Are ‘Mask-Only Hours’ In Theatres, Supermarkets And Cinemas The Future?

Actress Liz Carr has called for more theaters to consider hosting separate performances for audiences who still want to wear face masks or socially distance – and others agree it’s a great idea.

Carr won best supporting actress at Sunday night’s Oliviers for her role in The Normal Heart.

Wearing face coverings indoors is no longer mandatory, which is why Carr suggests venues could offer “Covid-safer” performances.

“Theatre should remain accessible even to those of us who have health conditions,” she told BBC News. “If I’d had a five-minute speech, I would’ve talked about how I haven’t been to the theater in over two years. This is a frightening night for me.”

Liz Carr, who Best Actress in a Supporting Role at the Laurence Olivier Awards 2022.

Ian West via PA Wire/PA Images

Liz Carr, who Best Actress in a Supporting Role at the Laurence Olivier Awards 2022.

If you’ve been to a theater recently you’ll have (probably) noticed a lack of masks, but continuing to wear them despite the relaxation in rules could make a big difference.

Dr David Nabarro, the World Health Organization’s special envoy for Covid, says people should very much still be wearing face masks in indoor public settings, regardless of official government guidance.

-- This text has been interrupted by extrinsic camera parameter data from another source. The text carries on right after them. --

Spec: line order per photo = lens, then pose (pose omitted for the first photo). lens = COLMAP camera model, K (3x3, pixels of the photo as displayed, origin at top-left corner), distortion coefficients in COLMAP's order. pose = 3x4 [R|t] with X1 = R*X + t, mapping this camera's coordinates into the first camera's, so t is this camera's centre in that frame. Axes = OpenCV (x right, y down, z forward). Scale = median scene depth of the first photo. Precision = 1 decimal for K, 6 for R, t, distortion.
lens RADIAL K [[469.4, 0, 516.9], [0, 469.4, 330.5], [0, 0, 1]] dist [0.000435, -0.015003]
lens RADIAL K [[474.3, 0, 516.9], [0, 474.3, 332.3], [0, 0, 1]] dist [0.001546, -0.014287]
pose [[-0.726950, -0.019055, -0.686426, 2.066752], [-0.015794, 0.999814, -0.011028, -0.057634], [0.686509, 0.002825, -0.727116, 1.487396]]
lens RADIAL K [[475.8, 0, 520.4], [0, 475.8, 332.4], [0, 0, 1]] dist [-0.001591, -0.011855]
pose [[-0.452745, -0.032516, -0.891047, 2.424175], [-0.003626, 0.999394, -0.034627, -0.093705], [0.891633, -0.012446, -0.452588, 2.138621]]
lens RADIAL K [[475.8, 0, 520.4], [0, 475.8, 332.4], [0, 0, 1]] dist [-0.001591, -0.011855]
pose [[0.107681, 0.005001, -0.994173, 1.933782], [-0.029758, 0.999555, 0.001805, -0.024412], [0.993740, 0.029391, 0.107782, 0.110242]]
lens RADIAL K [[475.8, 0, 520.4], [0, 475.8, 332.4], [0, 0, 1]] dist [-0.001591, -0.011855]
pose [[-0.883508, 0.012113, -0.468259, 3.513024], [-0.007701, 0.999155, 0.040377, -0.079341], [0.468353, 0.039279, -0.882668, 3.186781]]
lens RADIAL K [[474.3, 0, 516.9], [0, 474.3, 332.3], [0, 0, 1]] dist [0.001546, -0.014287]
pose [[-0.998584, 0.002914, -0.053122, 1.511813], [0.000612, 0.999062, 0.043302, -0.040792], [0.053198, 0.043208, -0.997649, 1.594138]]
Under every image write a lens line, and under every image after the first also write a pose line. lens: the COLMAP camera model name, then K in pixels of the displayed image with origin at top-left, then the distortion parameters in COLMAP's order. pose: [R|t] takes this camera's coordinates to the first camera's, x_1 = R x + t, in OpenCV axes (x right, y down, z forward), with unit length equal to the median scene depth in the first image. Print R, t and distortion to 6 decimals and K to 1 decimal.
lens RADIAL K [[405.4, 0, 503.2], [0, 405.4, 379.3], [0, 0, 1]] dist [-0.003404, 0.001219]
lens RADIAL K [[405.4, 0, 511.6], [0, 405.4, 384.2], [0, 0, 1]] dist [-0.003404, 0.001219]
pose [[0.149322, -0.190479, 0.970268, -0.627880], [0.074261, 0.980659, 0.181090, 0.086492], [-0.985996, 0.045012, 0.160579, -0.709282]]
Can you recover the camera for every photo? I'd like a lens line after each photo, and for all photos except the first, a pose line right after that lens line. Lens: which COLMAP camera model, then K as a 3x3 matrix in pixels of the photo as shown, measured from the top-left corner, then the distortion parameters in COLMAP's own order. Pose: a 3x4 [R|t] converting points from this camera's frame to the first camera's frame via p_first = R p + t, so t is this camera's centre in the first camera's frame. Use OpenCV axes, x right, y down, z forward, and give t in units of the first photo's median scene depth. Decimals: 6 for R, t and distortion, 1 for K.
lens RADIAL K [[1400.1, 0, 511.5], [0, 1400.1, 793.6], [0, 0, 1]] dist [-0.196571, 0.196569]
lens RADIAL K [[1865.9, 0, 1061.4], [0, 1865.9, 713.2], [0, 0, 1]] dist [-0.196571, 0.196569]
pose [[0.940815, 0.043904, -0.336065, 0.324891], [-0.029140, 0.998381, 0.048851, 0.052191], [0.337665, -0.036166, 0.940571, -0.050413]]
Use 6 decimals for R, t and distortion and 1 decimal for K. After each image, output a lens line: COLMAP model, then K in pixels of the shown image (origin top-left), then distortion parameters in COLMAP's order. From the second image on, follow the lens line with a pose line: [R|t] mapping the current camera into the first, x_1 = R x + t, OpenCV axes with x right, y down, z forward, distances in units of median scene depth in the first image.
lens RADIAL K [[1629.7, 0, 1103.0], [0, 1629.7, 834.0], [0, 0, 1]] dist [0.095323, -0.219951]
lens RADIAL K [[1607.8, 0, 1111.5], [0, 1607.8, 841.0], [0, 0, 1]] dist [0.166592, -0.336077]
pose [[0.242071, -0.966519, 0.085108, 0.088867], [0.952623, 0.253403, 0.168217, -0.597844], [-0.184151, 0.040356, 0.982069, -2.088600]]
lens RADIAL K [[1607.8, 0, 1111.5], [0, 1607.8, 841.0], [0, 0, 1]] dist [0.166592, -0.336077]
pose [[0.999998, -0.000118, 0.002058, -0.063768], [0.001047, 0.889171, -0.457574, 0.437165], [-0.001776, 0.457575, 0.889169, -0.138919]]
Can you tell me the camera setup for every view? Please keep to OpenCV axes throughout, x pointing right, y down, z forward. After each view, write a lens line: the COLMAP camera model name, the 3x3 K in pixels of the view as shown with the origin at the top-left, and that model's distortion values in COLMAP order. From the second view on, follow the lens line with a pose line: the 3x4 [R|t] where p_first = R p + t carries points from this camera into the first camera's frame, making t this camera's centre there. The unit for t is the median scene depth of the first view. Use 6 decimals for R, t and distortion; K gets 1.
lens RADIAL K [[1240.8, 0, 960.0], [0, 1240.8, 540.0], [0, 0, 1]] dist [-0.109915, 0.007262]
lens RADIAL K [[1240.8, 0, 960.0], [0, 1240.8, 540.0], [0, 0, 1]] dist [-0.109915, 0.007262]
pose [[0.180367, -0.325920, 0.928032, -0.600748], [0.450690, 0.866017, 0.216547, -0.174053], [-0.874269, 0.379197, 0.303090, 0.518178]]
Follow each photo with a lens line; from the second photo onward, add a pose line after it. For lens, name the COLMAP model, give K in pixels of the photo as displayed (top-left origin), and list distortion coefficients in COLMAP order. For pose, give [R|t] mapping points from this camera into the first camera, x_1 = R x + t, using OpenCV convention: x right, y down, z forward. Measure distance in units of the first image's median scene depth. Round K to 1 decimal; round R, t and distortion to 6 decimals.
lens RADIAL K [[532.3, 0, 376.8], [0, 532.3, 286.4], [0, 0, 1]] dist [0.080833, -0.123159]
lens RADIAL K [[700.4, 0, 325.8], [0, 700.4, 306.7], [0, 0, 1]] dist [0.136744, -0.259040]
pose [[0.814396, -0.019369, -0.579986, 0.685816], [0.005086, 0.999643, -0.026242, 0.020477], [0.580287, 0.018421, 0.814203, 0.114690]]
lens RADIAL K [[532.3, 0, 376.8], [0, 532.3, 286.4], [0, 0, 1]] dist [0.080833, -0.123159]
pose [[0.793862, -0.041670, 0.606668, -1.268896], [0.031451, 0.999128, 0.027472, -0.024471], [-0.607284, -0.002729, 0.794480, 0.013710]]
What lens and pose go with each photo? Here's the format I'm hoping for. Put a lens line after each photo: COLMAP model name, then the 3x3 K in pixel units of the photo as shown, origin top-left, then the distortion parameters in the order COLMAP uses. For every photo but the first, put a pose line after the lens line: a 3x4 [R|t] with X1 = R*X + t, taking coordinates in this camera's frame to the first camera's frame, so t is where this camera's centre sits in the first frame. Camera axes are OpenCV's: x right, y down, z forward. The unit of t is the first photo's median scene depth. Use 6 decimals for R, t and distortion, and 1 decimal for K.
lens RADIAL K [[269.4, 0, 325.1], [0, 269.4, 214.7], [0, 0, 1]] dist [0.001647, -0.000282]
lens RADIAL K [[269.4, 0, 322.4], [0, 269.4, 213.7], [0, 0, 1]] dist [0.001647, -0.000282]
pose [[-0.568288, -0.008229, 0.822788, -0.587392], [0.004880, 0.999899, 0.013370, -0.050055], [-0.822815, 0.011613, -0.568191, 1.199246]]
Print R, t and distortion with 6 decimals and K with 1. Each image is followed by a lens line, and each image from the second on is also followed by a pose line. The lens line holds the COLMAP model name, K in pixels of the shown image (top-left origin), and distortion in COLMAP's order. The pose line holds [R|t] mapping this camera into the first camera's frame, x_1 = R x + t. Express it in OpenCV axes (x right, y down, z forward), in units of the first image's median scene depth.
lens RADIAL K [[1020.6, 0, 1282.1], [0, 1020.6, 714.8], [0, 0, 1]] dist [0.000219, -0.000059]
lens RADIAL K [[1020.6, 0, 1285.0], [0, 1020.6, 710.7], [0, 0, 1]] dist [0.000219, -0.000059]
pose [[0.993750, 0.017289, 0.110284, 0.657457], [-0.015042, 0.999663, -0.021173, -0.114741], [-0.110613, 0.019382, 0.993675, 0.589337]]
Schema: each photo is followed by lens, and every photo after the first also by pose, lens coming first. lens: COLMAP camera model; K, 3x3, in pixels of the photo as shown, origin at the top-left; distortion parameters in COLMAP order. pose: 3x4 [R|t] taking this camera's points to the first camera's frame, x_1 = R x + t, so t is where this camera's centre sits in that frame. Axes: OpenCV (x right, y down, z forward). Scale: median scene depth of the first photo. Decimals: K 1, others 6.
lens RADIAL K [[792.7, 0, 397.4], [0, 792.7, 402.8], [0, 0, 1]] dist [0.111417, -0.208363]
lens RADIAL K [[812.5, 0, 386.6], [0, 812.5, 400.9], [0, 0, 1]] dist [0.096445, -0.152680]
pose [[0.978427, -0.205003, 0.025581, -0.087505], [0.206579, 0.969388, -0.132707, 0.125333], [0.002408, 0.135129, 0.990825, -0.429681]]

Dr Nabarro told Sky News: “It is absolutely not a good idea when cases are as high as they are, when the virus is moving as rapidly as it is, for the restrictions that we’ve all applied so carefully to be dropped.”

Trisha Greenhalgh, professor of primary care health sciences at the University of Oxford, previously told HuffPost UK: “Masks dramatically reduce transmission, though they don’t stop it entirely.”

As well as protecting other people, multiple studies suggest face coverings also offer some protection to the wearer. Data from the Office for National Statistics suggests people who don’t wear face coverings in confined spaces are one and a half times more likely to test positive for coronavirus than those who use a mask.

So, should we start introducing mask-only spaces?

Michaela Hollywood, a 31-year old disability rights activist from County Down, Northern Ireland, says “yes”.

Hollywood loves going to theatre, and her sister – who is also disabled and a wheelchair user – is a performer. “In many ways I was a stage door kid listening to rehearsals. It gave me a fond love of theater and I would go to shows every chance I get,” she says.

However, Hollywood hasn’t been to theater since late 2019. “I’ve been actively considering it now that antivirals are available for my condition in the UK should I catch Covid, but with the removal of the need to isolate in Northern Ireland, I’m feeling a bit apprehensive and haven’t made the call yet,” she says.

If people would wear masks in the theatre, Hollywood says she wouldn’t feel “barred from that space”.

“Theatre in my experience is an inclusive world, where everyone is family – including the audience,” she says. “Wearing masks when you can is protecting that family. I know some people can’t wear them, and that’s okay. What I want is a safe space for both sets of audience where we can enjoy theater again.”

While some on social media have raised concerns about the financial implications for theaters if they introduce mask-only performances, many others have shown support for the idea, saying they’d welcome mask-only hours in theatres, cinemas, supermarkets and beyond.